Moran Taking Another Swing at Cuba


By: Jenny Hopkinson

MORAN TAKING ANOTHER SWING AT CUBA: ICYMI, Sen. Jerry Moran spoke last week about his recently reintroduced bill to lift the trade embargo with Cuba, arguing that farmers in Kansas and across the nation desperately need Cuba’s estimated $2 billion food export market right now to help rid themselves of piles of excess wheat, corn and other grains. The Cuba Trade Act (S. 472) would repeal or amend the Foreign Assistance Act of 1961, the Cuban Democracy Act of 1992, the Cuban Liberty and Democratic Solidarity Act of 1996 and the Trade Sanctions Reform and Export Enhancement Act of 2000.

Wheat is Cuba’s second-largest import, behind oil, the Kansas Republican said in a floor speech. “Keep in mind that when we don’t sell agricultural commodities to Cuba, somebody else does. When we can’t sell wheat that comes from a Kansas wheat field to Cuba, they’re purchasing that wheat from France, from Canada, from other European countries.”

But the U.S. could have an advantage, Moran added: “It costs about $6 to $7 a ton to ship grain from the United States to Cuba. It costs about $20 to $25 to ship that same grain from the European Union.”

Moran faces a potential major obstacle in the White House, however. Rex Tillerson said in early January — before he was confirmed as secretary of State and before Trump was sworn in as president — that he would advise vetoing any legislation that codified President Barack Obama’s executive orders on Cuba, at least until a full review could be conducted.

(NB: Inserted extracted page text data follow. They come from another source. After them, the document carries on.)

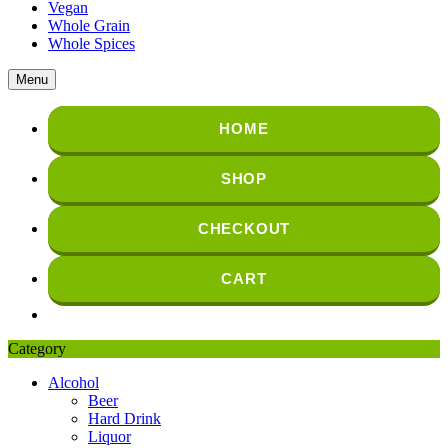
Vegan
Whole Grain
Whole Spices
Menu
HOME
SHOP
CHECKOUT
CART
Category
Alcohol
Beer
Hard Drink
Liquor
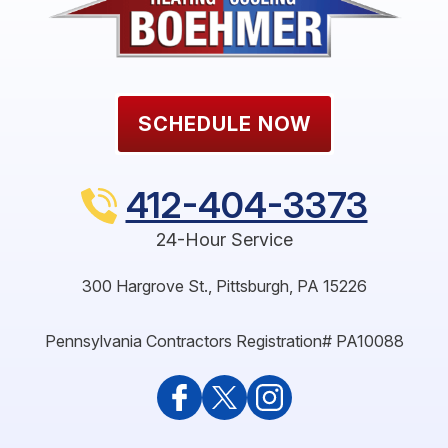
SCHEDULE NOW
412-404-3373
24-Hour Service
300 Hargrove St.
,
Pittsburgh
,
PA
15226
Pennsylvania Contractors Registration# PA10088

James Williams, president of Engage Cuba and one of the leading advocates for restoring trade with the communist nation, remains optimistic. It’s up to Congress to end the embargo, but it’s something that Trump should want if he is serious about being able to negotiate a better deal with Cuba, Williams said Monday.

Williams likes the chances for Moran’s bill and Minnesota Rep. Tom Emmer’s companion in the House (H.R. 442), but said he believes Congress is more likely to move forward with smaller-scale measures that are widely supported, such as the Cuba Agricultural Exports Act (H.R. 525). That bill, introduced in early January by Rep. Rick Crawford, would make it easier to offer credit to Cuban buyers of U.S. agricultural goods. A companion measure (S. 275) was introduced in February by Sens. John Boozman and Heidi Heitkamp.